Because it is spring, my daughter picked daffodils at grandma’s house. Her grandma is an avid gardener and has many, many daffodils this time of year. My daughter was *delighted* that she could pick to her heart’s content and could bring them home to keep. She brought home a large bunch. They sit on our table and remind me of the daffodil poem by Wordsworth. I love this poem! Every time I read it; I am struck with how beautiful it is. Here is the poem in its entirety.
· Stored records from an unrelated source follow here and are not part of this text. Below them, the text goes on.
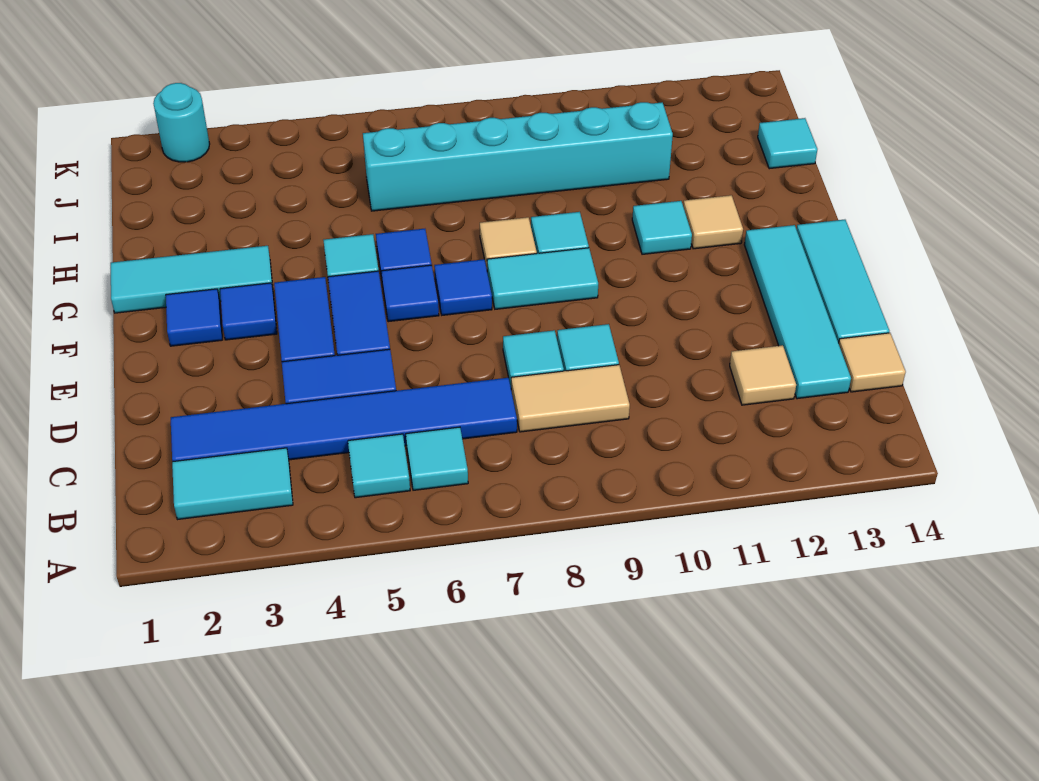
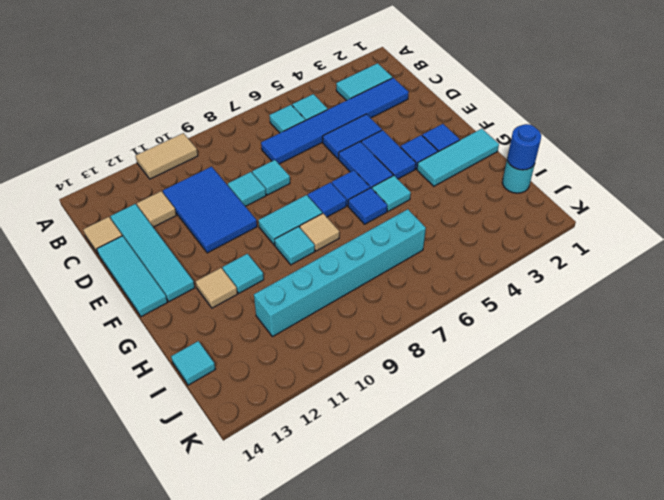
tan tile C8:C9 level 1 -> tan tile A10:A11 level 1
none -> blue tile C10:E11 level 1
none -> blue round brick I1 level 2
cyan round brick K2 level 1 -> cyan round brick I1 level 1

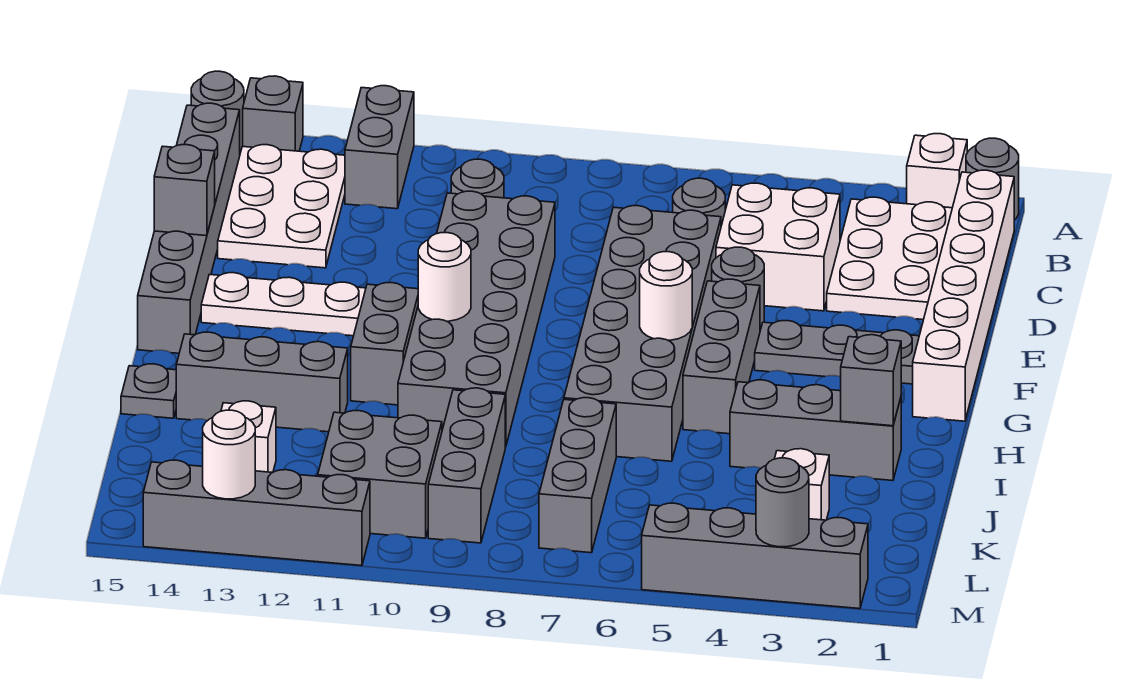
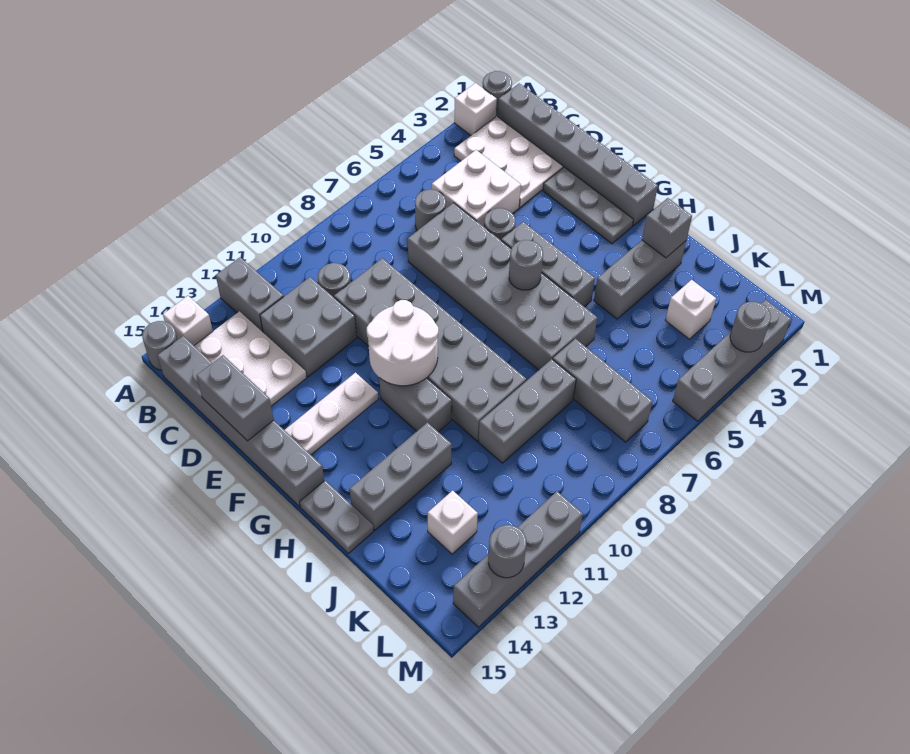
grey brick A14 level 1 -> white brick A14 level 1
white brick B1:G1 level 1 -> grey brick B1:G1 level 1
grey brick E15 level 2 -> grey brick D15:E15 level 2
grey plate F2:F4 level 1 -> grey plate E2:G2 level 1
white round brick G6 level 2 -> grey round brick G6 level 2
white round brick G10 level 2 -> white round brick F10:G11 level 2
grey plate I15 level 1 -> grey plate H15:I15 level 1
grey brick J9:L9 level 1 -> grey brick J8:J10 level 1
grey brick K10:L11 level 1 -> grey brick C11:D12 level 1
white round brick M13 level 2 -> grey round brick M13 level 2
“I wandered lonely as a cloud” (Revised version)
By: William Wordsworth
I wandered lonely as a cloud That floats on high o’er vales and hills, When all at once I saw a crowd, A host, of golden daffodils; Beside the lake, beneath the trees, Fluttering and dancing in the breeze. Continuous as the stars that shine And twinkle on the milky way, They stretched in never-ending line Along the margin of a bay: Ten thousand saw I at a glance, Tossing their heads in sprightly dance. The waves beside them danced; but they Out-did the sparkling waves in glee: A poet could not but be gay, In such a jocund company: I gazed-and gazed-but little thought What wealth the show to me had brought: For oft, when on my couch I lie In vacant or in pensive mood, They flash upon that inward eye Which is the bliss of solitude; And then my heart with pleasure fills, And dances with the daffodils.
I think those last two lines are stirring. When writing, I like to think that is where Wordsworth started from. He seems to be having such a deeply personal experience. While personal, it is a feeling felt by anyone who has been awestruck. Wordsworth does a great job capturing that moment.